Season of Giving & Your Unwanted Clothes
Posted on December 17 2021
Give away your unwanted clothes, don't throw them away! And there is more to it than you might think! Thoughtful giving is local thinking.
While you may have read or heard some or all of this before, understanding where your clothing really ends up can make a big impact on the environment and big benefit to more people when deciding where to give away your clothes.
Fashion and textile waste contributes to global warming! 85% of our clothes are dumped into landfills or get burned. This is not just old, worn clothing but unused textiles and unsold clothing. This is equal to about 80 pounds per person and 13 million tons in total every year!
The fashion industry over-produces merchandise by about 30-40% each season, contributing to about 10% of all global carbon emissions. As clothing joins the rest of the garbage in landfills, it breaks down and releases toxic greenhouse gases like carbon dioxide and methane into the environment.
At Goodwill, when textile items don’t sell in the store they go to their outlets; and if they do not sell there then are recycled. According to Goodwill, they have seen that “textile recyclers divert about 2.5 billion pounds of used clothes from landfills.” However, for those items that don’t get diverted, they get tossed into trash bins. Ultimately, this becomes a problem for not only the environment, but for Goodwill as well, as their trash bill increases. When throwing clothes into the garbage, this also becomes an increased cost for the town in which you reside.

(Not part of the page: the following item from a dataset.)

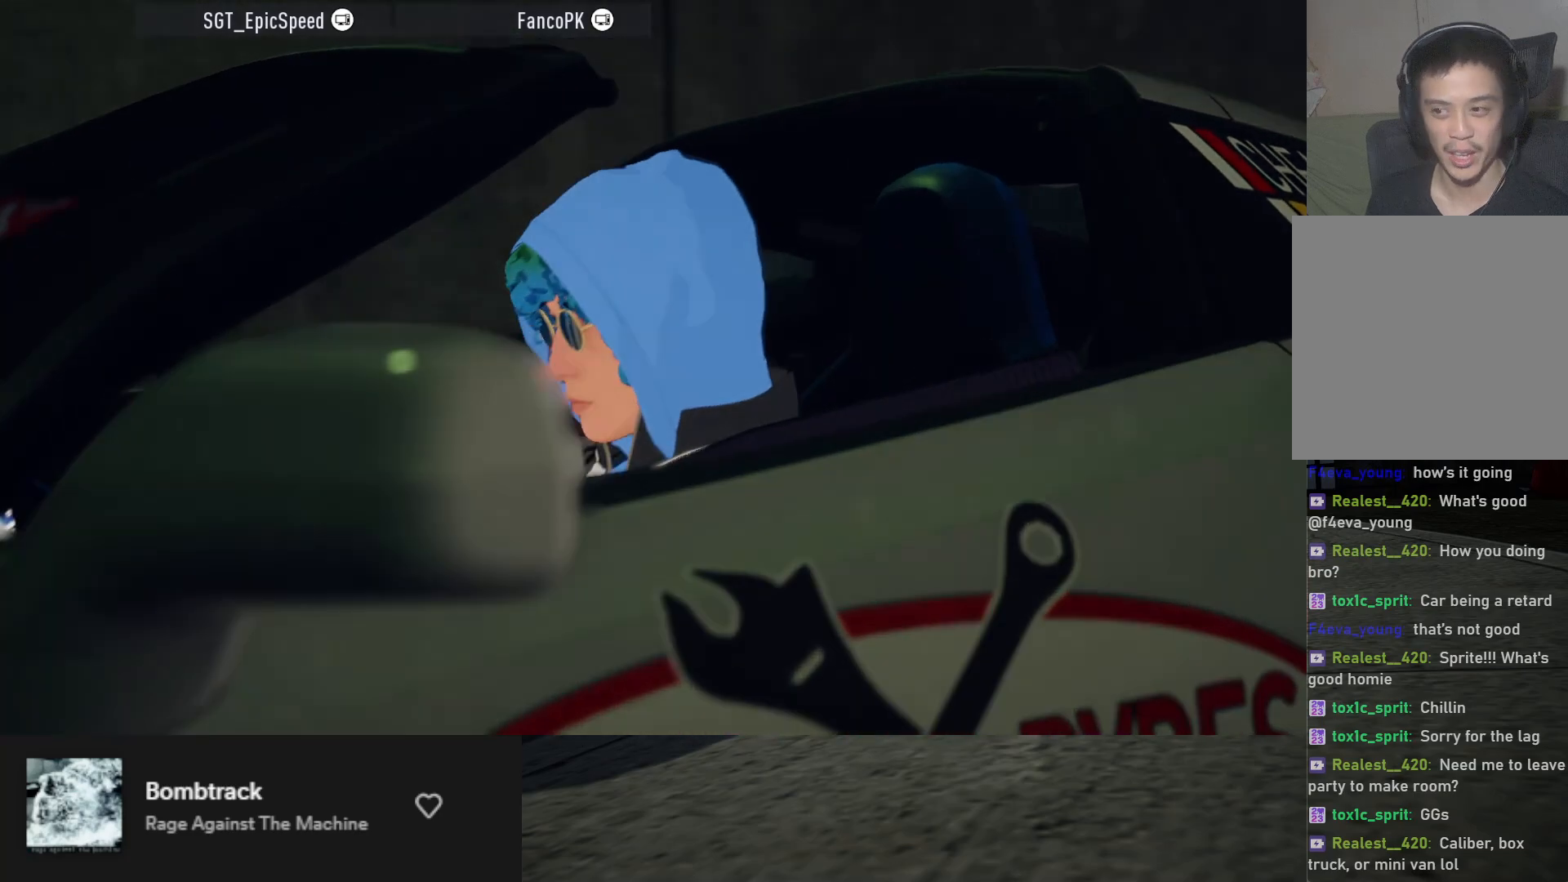
{"buttons": [], "left_stick": "center", "right_stick": "center", "events": [[133, "R2", "up"]]}
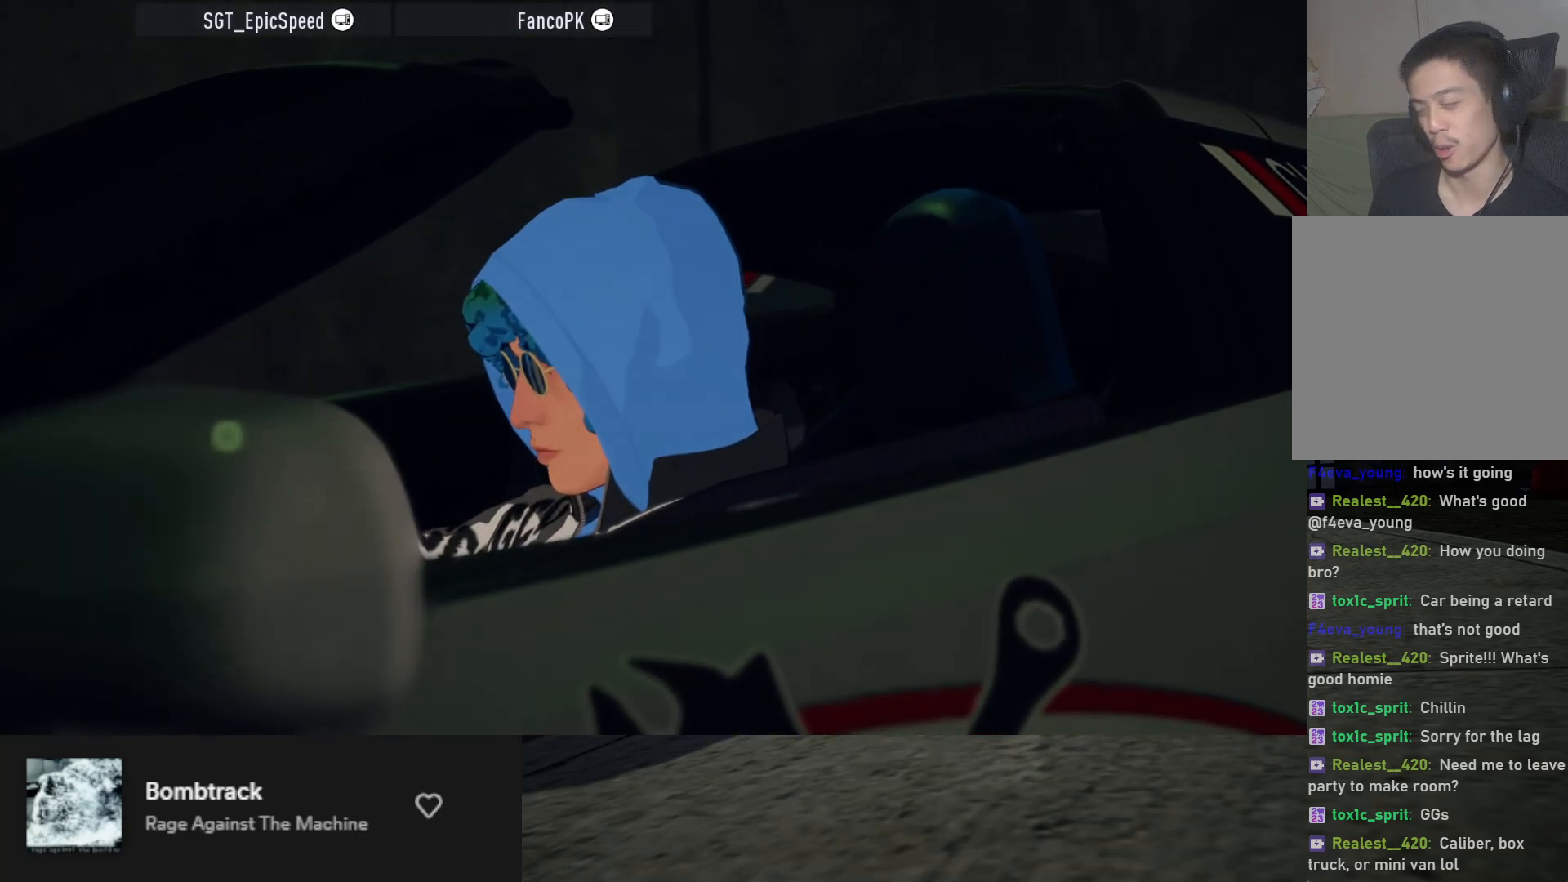
{"buttons": [], "left_stick": "center", "right_stick": "center", "events": [[100, "R2", "down"], [400, "R2", "up"]]}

Clothes that can’t be resold in stores here in the U.S. are also sent overseas. This is not a good solution. For profit and nonprofit organizations that send clothing to third-world countries are not as charitable as one might think. This can negatively affect that country’s local economy by competing with local merchants and textiles businesses causing them to struggle even more to make a profit. Choosing to donate to your local organizations in need is a much better solution.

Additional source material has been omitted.